The brainchild of Canadian composer Craig Martin, Classics Albums Live has been faithfully re-creating, note for note, some of the most iconic classic rock albums of all time since 2003.
Pooling the talents of local choirs, orchestras, schools and a wide range of musical talents, the shows are split into two parts. The first half features a single album by a specific artist. Audiences have been treated to Bruce Springsteen's Born to Run, Supertramp's Breakfast in America, the Rolling Stones' Exile on Main Street, Guns and Roses' Appetite for Destruction, Queen's A Night at the Opera and a plethora of Beatles albums, including Abbey Road, Revolver, Rubber Soul and Sgt. Pepper's Lonely Hearts Club Band.

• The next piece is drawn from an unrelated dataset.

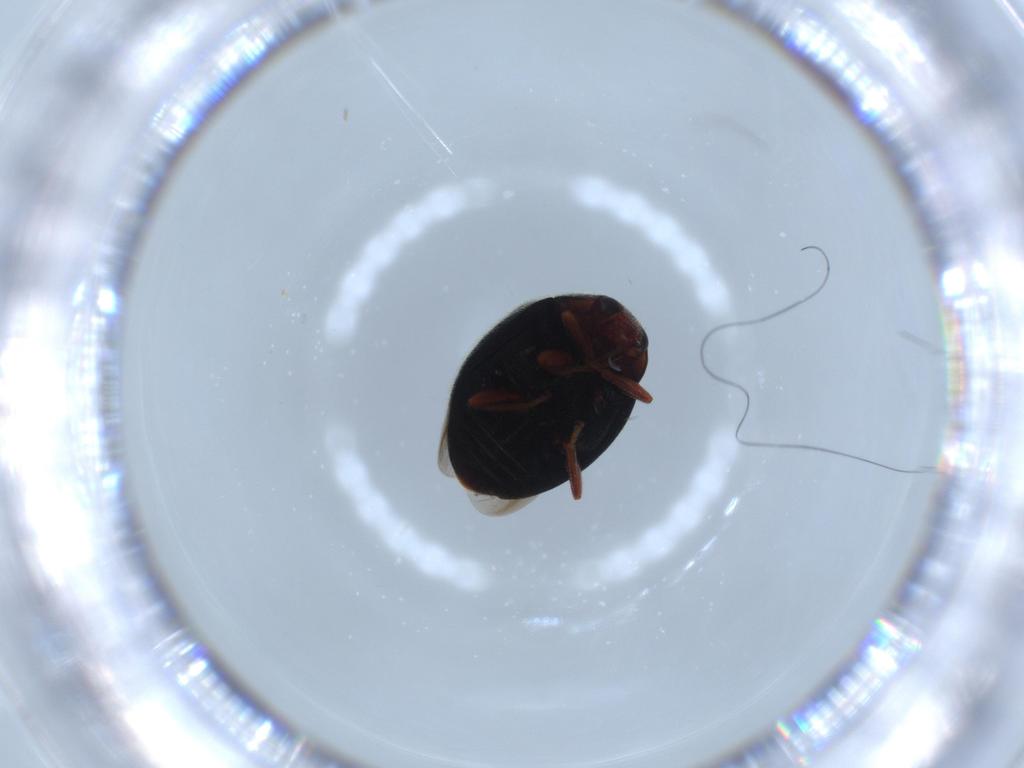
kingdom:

The second half features additional hits from the same artist. For example, the entire Beatles catalog, consisting of 213 songs, was presented in a single concert at Toronto's Phoenix Concert Theatre.

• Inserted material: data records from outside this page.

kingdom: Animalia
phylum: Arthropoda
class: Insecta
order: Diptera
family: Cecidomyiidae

Craig Martin came the idea for the Classic Albums Live after suffering through several tribute bands who made a mess of his favorite music. The way he saw it, the bands were more focused on their onstage personas -- feathers and wigs -- than on the quality of their music. No tape machines are used in the Classic Albums Live shows. There are no dancers, exploding cannons or confetti machines. Rather, the stage is filled with an array of horns, strings, wind instruments, guitars, drums and vocalists. Martin's vision has since seen exacting replicas of Prince's Purple Rain and Michael Jackson's Thriller.